*How to complete this task*.
Find every line in the records below that contains the word "Themenstammtisch", and copy each such line.

++++

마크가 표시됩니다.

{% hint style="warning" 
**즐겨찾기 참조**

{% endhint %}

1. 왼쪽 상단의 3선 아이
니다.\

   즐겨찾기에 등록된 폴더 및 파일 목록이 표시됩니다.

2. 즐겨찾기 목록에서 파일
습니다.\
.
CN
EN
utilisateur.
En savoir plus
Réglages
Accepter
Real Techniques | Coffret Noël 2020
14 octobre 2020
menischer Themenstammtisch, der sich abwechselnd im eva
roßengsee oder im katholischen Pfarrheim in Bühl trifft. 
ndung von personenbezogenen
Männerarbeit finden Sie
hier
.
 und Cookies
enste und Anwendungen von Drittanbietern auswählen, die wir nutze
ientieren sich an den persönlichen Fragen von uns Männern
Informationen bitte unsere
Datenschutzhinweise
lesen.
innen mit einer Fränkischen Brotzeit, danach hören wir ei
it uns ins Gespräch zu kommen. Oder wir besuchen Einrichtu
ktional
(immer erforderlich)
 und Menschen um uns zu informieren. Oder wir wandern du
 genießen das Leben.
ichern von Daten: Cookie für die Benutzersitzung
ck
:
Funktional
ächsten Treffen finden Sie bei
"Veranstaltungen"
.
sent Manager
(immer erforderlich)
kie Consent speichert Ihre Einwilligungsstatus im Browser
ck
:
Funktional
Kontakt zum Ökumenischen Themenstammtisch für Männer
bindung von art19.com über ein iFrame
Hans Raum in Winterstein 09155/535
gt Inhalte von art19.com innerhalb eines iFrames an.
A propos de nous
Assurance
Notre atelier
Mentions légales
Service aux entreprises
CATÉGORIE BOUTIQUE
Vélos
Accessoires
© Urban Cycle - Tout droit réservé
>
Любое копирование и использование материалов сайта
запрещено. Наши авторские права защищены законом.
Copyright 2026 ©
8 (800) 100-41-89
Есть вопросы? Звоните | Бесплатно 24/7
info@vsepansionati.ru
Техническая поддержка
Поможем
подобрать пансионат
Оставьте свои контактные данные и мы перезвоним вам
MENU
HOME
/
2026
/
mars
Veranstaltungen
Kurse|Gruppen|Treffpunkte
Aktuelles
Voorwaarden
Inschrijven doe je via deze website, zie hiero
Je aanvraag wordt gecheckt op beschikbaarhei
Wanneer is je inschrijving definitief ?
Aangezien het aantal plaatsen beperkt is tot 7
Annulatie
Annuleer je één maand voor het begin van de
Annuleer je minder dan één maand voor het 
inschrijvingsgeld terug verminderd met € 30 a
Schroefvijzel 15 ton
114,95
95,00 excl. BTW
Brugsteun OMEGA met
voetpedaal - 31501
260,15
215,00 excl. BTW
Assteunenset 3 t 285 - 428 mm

++++

*Response below*.
menischer Themenstammtisch, der sich abwechselnd im eva
Kontakt zum Ökumenischen Themenstammtisch für Männer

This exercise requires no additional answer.